Exercise brief:
Collect every line in the data below that contains the string "rangeland", copying each line in full.

Data to use:
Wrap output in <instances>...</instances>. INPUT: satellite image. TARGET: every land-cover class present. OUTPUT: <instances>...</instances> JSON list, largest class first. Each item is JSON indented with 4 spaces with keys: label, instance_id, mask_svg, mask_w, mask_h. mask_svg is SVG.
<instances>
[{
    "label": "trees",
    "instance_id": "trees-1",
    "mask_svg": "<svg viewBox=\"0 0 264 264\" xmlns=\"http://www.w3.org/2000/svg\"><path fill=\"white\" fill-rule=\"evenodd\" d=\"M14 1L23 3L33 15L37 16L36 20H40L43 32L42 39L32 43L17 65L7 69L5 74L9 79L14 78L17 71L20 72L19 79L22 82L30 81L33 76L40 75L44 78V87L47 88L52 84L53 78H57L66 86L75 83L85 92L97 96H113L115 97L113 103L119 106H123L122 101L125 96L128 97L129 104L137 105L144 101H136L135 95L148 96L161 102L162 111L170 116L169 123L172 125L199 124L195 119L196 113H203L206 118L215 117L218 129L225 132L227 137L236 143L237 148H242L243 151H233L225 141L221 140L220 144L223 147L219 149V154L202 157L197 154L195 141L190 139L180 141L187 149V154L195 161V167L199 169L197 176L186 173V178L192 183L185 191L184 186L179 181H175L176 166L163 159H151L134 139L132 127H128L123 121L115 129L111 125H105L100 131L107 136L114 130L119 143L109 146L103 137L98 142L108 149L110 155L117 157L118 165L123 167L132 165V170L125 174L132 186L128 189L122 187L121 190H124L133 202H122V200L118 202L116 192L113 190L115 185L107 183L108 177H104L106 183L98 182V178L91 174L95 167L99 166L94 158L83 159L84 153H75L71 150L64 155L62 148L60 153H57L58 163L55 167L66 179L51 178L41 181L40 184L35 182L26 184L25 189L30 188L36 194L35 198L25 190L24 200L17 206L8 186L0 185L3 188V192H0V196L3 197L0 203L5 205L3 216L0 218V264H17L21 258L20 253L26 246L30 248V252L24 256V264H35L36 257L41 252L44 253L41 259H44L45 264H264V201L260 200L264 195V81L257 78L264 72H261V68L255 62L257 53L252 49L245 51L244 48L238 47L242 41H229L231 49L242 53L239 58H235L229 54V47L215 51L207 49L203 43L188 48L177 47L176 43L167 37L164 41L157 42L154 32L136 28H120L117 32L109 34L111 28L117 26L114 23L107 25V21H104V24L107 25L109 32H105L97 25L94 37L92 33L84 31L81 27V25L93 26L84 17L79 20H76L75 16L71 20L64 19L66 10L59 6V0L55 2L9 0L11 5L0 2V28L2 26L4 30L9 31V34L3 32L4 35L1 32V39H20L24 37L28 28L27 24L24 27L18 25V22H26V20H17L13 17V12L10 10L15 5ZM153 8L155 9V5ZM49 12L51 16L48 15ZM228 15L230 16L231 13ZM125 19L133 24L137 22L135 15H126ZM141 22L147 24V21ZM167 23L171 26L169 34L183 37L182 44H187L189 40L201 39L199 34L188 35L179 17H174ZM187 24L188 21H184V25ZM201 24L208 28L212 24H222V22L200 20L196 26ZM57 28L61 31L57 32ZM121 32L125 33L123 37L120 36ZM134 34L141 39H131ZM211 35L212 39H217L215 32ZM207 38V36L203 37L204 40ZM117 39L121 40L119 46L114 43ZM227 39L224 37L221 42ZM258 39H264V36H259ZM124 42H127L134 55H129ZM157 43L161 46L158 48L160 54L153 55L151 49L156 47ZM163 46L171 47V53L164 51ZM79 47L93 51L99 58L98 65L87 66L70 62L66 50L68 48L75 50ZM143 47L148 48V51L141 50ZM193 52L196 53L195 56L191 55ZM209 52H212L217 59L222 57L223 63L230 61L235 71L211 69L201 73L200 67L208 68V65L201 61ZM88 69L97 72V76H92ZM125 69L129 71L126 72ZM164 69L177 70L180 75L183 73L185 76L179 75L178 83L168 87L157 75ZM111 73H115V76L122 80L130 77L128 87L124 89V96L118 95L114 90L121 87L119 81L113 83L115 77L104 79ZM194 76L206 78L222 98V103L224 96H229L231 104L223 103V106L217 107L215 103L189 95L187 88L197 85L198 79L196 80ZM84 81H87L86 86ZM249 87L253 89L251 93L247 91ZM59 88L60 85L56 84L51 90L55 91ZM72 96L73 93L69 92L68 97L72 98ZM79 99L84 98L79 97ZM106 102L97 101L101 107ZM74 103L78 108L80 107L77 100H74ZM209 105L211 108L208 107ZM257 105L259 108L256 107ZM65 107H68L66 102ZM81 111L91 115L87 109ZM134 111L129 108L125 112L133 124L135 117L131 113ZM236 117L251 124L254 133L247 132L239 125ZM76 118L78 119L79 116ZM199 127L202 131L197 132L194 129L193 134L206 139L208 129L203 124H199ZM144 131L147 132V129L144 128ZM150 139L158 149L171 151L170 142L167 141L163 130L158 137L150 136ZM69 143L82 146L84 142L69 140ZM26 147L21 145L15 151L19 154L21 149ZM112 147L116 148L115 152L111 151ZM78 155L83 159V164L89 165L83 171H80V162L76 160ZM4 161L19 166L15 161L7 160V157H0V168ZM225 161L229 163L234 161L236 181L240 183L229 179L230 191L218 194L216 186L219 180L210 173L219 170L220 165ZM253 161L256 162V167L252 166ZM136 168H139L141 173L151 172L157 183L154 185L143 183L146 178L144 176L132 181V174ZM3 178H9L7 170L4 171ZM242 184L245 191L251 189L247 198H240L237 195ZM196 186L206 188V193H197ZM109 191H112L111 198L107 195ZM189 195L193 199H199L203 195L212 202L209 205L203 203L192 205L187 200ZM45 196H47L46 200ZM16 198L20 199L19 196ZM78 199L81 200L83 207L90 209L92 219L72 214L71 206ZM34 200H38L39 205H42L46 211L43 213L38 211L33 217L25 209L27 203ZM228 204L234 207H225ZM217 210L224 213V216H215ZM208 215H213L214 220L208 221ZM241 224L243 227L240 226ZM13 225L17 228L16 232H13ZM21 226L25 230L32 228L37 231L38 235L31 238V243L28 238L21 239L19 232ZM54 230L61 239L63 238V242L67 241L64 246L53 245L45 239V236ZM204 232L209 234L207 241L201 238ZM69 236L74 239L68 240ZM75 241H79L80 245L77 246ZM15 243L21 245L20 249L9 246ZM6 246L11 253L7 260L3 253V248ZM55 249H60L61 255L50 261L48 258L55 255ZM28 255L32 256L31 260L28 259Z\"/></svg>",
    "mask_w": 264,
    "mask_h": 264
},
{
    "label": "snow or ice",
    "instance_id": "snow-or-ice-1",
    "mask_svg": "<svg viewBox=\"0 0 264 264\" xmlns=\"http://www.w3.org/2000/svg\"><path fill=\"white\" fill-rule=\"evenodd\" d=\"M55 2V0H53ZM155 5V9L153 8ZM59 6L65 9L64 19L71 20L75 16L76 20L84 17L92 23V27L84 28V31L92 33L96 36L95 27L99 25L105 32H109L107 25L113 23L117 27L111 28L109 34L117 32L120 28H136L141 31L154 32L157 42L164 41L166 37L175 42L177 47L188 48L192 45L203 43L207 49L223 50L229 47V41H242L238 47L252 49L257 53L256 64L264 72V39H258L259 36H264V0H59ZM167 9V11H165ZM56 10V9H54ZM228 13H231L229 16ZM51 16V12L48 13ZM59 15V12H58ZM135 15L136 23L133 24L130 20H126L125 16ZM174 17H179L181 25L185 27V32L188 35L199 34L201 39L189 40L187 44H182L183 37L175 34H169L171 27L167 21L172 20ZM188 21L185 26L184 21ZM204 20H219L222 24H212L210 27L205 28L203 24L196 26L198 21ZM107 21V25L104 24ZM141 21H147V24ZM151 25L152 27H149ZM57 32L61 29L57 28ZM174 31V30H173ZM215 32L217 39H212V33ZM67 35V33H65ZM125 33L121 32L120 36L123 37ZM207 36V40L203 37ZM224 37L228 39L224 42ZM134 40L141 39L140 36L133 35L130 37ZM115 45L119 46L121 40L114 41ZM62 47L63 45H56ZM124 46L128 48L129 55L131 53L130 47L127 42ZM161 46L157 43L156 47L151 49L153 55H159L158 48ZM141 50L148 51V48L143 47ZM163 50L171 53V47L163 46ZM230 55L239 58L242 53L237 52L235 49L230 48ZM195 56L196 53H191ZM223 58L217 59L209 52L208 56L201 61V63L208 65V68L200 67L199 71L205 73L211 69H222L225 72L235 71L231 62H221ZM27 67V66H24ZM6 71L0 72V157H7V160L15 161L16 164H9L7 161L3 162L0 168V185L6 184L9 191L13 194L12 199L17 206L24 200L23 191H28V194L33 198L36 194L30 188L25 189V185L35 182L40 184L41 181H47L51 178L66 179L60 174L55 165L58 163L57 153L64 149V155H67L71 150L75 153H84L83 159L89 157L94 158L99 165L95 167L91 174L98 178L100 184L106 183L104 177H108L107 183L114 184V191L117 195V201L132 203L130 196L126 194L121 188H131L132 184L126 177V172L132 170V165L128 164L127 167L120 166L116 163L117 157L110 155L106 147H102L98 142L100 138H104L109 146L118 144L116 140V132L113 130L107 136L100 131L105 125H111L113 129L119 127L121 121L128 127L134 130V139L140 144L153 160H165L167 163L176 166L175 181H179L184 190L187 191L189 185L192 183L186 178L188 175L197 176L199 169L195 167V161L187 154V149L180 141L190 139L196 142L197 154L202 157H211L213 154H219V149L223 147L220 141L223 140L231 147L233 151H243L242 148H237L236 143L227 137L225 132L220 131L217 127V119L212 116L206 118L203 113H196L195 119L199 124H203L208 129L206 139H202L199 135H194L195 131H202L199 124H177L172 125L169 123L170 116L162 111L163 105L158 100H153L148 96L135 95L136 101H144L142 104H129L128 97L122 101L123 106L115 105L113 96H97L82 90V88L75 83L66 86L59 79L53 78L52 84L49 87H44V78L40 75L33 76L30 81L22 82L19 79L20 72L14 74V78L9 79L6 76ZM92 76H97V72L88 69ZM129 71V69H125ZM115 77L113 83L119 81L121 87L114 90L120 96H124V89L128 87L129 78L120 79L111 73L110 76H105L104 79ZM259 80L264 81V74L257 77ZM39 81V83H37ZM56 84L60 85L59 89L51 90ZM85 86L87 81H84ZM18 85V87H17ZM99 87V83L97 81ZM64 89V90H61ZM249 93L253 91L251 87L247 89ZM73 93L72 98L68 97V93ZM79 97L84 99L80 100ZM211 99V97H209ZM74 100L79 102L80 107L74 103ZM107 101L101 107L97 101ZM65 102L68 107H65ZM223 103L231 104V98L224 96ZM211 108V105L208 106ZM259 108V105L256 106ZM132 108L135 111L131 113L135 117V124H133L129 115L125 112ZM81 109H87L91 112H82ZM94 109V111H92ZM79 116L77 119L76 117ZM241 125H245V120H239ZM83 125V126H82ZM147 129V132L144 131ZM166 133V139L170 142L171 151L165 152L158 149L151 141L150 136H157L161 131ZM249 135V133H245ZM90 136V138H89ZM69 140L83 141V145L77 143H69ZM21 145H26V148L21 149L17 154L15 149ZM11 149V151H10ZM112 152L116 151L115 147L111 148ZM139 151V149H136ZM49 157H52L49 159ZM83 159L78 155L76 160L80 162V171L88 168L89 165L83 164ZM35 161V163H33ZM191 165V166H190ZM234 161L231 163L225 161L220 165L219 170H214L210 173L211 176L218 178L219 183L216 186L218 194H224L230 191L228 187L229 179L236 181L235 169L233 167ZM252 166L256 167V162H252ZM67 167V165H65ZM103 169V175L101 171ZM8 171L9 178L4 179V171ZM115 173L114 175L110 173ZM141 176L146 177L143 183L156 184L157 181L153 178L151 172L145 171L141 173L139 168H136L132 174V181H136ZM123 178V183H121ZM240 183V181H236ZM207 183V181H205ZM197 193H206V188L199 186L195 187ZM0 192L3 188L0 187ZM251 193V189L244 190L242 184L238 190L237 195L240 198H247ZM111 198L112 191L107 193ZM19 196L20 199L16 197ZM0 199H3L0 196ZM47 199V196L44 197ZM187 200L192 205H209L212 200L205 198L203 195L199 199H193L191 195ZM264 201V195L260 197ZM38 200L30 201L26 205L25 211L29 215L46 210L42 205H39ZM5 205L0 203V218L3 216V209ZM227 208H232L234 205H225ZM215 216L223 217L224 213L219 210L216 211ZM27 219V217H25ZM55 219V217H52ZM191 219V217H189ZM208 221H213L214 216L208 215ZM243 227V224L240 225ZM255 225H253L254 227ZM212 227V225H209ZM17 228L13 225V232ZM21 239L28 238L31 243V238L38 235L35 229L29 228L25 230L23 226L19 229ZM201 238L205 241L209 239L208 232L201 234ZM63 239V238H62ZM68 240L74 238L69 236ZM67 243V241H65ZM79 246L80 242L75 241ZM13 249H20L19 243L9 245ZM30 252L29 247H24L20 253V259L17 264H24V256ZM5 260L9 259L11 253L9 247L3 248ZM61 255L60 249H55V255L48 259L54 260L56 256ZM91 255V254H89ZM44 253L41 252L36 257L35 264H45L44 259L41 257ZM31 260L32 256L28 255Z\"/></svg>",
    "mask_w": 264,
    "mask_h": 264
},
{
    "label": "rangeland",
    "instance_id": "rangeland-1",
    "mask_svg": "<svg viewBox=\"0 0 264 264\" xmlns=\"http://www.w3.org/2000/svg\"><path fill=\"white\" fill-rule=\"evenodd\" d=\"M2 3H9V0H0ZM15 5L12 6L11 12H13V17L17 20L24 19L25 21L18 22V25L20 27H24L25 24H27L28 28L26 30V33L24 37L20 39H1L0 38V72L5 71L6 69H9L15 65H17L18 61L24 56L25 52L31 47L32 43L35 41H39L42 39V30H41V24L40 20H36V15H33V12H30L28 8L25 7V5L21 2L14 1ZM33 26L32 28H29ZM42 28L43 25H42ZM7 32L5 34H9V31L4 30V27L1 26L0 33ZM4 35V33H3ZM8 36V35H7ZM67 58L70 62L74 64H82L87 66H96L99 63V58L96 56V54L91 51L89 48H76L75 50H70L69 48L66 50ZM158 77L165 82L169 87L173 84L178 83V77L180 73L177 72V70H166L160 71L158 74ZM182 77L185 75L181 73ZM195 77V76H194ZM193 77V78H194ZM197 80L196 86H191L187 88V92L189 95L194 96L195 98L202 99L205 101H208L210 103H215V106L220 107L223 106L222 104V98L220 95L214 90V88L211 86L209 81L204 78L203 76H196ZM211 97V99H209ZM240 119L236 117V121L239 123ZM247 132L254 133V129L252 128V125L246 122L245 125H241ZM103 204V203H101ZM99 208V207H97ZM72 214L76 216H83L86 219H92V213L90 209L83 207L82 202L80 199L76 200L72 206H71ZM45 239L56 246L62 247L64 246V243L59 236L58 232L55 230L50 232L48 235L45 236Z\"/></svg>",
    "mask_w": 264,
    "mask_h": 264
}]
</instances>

Complete answer:
    "label": "rangeland",
    "instance_id": "rangeland-1",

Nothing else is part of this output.